▶ _Work item_
Line count for "logic": report how many lines in this material hold that string, with the number alone as the answer.

▶ _Task inputs_
☆ ☆ ☆ ☆ ☆ ☆ ☆

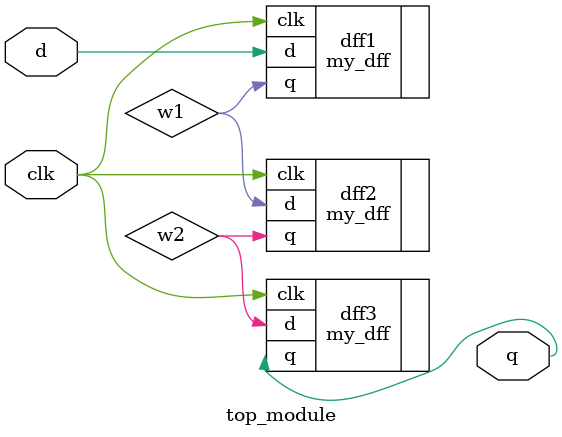
<source format=sv>
module top_module(
    input logic clk,
    input logic d,
    output logic q
);

    logic w1, w2;

    my_dff dff1(
        .clk(clk),
        .d(d),
        .q(w1)
    );

    my_dff dff2(
        .clk(clk),
        .d(w1),
        .q(w2)
    );

    my_dff dff3(
        .clk(clk),
        .d(w2),
        .q(q)
    );

endmodule

</source>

☆ ☆ ☆ ☆ ☆ ☆ ☆

▶ _Output below_
4